Sentada no banco do jardim, chorava.
As lágrimas caiam em fio sem soluços. Nada as impedia, as mãos enclavinhadas no colo na posição centenária de estoicismo.

A postura era rígida mas discreta: nenhum dos passantes lhe dirigiu um segundo olhar. 
A silhueta madura não atraía os jovens e o drama passava despercebido aos outros, aos solidários como aos abutres; talvez fosse essa a razão pela qual a postura se lhe tinha tornado familiar, uma defesa contra intromissões inconsequentes.

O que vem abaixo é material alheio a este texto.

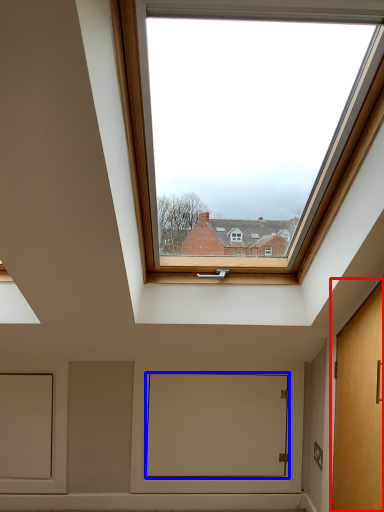
Question: Which of the following is the closest to the observer, door (highlighted by a red box) or window screen (highlighted by a blue box)?

Choices:
 (A) door
 (B) window screen

Answer: (A)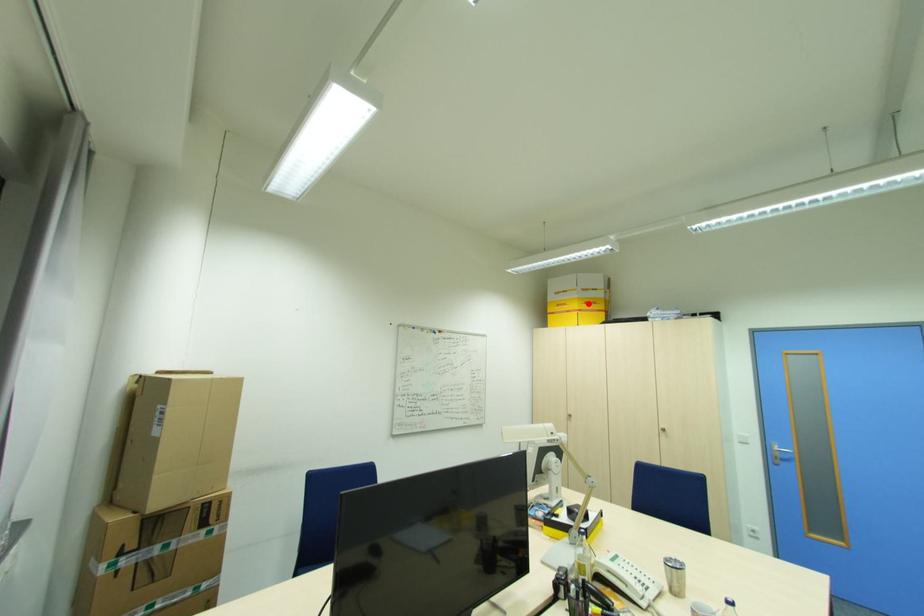
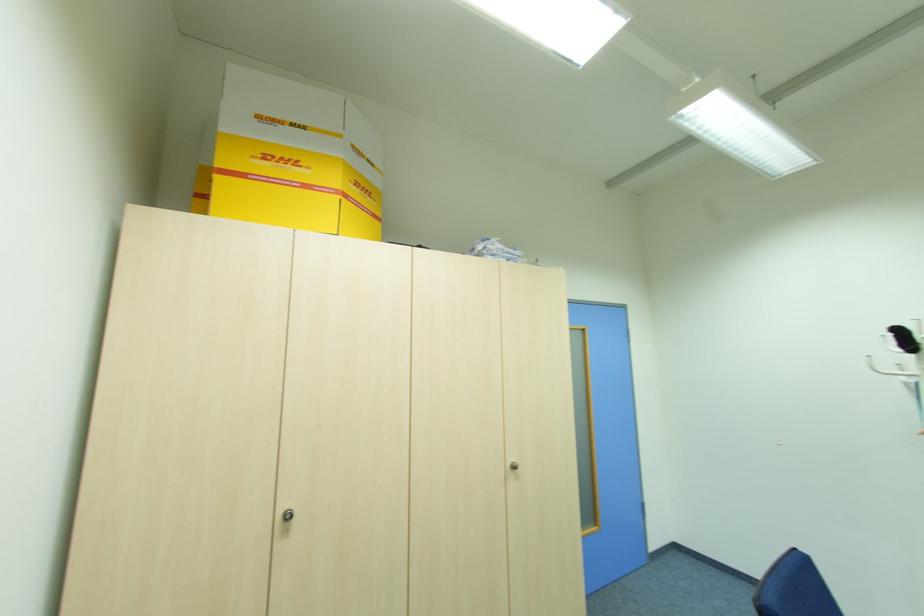
Locate, in the second image, the point that corresponds to the highlighted location in the first image.

(359, 185)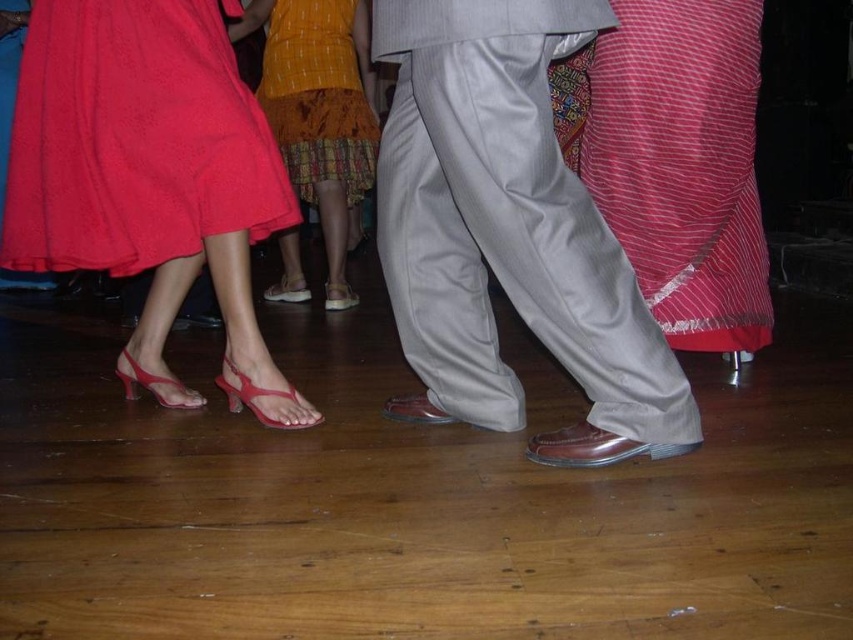
Question: Which point is farther to the camera?

Choices:
 (A) matte leather shoes at center
 (B) yellow printed fabric at center
 (C) light gray trousers at center

Answer: (B)

Question: Which of the following is the closest to the observer?

Choices:
 (A) matte leather shoes at center
 (B) yellow printed fabric at center
 (C) light gray trousers at center

Answer: (C)

Question: Is red striped fabric at right above yellow printed fabric at center?

Choices:
 (A) no
 (B) yes

Answer: (A)

Question: Does light gray trousers at center have a greater width compared to matte red skirt at lower left?

Choices:
 (A) yes
 (B) no

Answer: (B)

Question: Which object is positioned closest to the matte red skirt at lower left?

Choices:
 (A) light gray trousers at center
 (B) yellow printed fabric at center
 (C) matte leather shoes at center
 (D) red striped fabric at right

Answer: (A)

Question: Can you confirm if light gray trousers at center is positioned to the right of matte red skirt at lower left?

Choices:
 (A) no
 (B) yes

Answer: (B)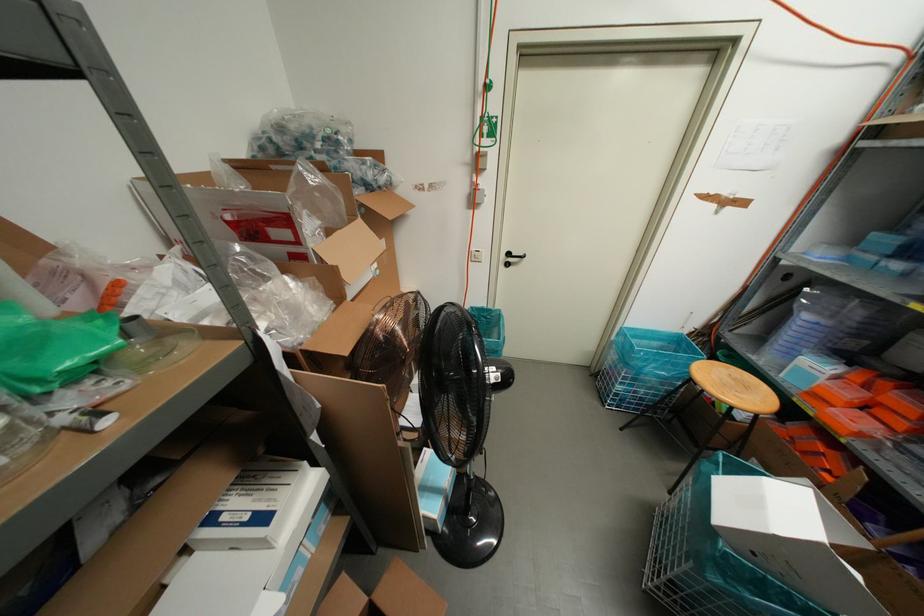
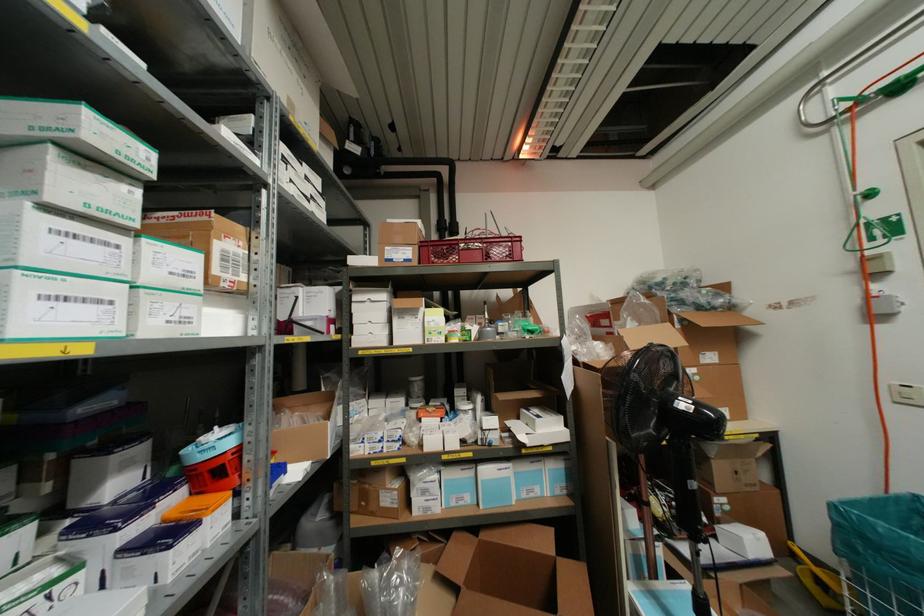
The point at (429, 484) is marked in the first image. Where is the corresponding point in the second image?

(663, 601)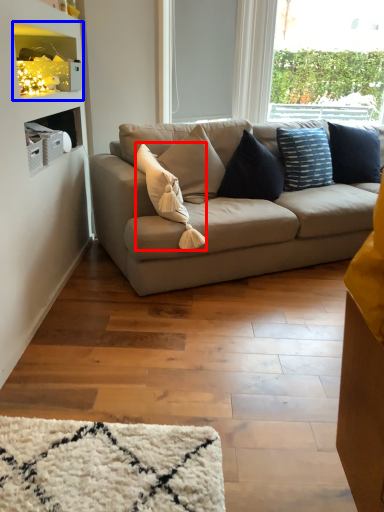
Question: Which point is further to the camera, pillow (highlighted by a red box) or shelf (highlighted by a blue box)?

Choices:
 (A) pillow
 (B) shelf

Answer: (B)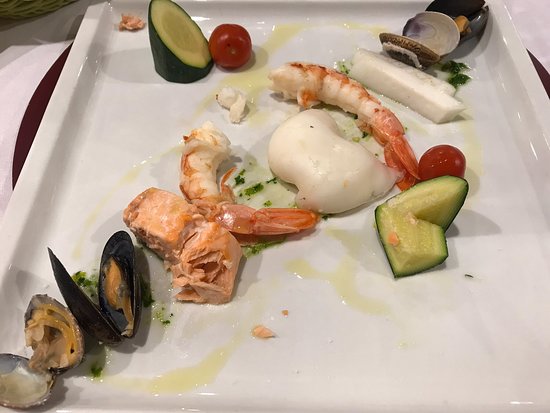
Identify the location of dark purple placemat. (27, 125).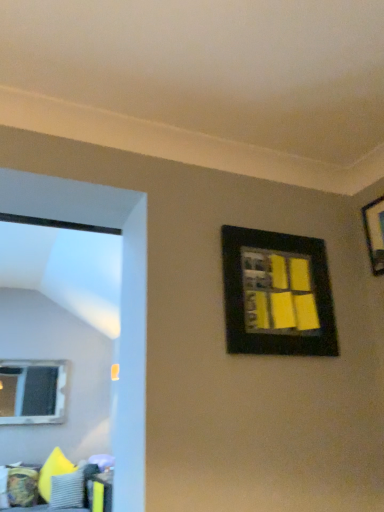
Question: Would you say textured fabric couch at lower left is to the left or to the right of black matte picture frame at upper right, acting as the 1th picture frame starting from the left, in the picture?

Choices:
 (A) left
 (B) right

Answer: (A)

Question: From a real-world perspective, is textured fabric couch at lower left physically located above or below black matte picture frame at upper right, acting as the 1th picture frame starting from the left?

Choices:
 (A) below
 (B) above

Answer: (A)

Question: Estimate the real-world distances between objects in this image. Which object is farther from the black matte picture frame at upper right, the 2th picture frame when ordered from right to left?

Choices:
 (A) black matte picture frame at upper right, which is the 2th picture frame from left to right
 (B) gray textured pillow at lower left
 (C) clear glass window at left
 (D) textured fabric couch at lower left

Answer: (C)

Question: Considering the real-world distances, which object is farthest from the black matte picture frame at upper right, the 2th picture frame when ordered from right to left?

Choices:
 (A) black matte picture frame at upper right, which is the 2th picture frame from left to right
 (B) gray textured pillow at lower left
 (C) textured fabric couch at lower left
 (D) clear glass window at left

Answer: (D)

Os olhos abertos perscrutavam sem ver a linha do horizonte, uma coisa feia de prédios velhos e sujos. Não a via, os olhos só viam o que se tinha perdido, sem esperança e sem remédio. Sentia-se velha e trôpega, no dia do seu meio centenário
O seu tempo fora julgado sem préstimo, toda uma maneira de proceder, um conhecimento e uma experiência, toda uma maneira de estar, todas as escolhas da sua vida, tudo ajuizado sem utilidade. Como caca de cão.

Quando não há capacidade para todos no bote, lança-se ao mar os que pesam mais do que o que valem na travessia. Tinha sido lançada ao mar e a pena por si própria era maior do que alguma vez pensara possível.

O pombo aproximou-se, o olho vermelho a avaliar a possibilidade de haver pão naquela figura pesada. Voltou a cabeça para ver com o outro olho, igualmente vermelho de saúde; mas não havia dúvida que dali nada viria, era demasiado agourenta, demasiado escura, a figura.

As lágrimas caiam em fio sem soluços. Nem viu o pombo que, também ele, a ajuizara sem valor.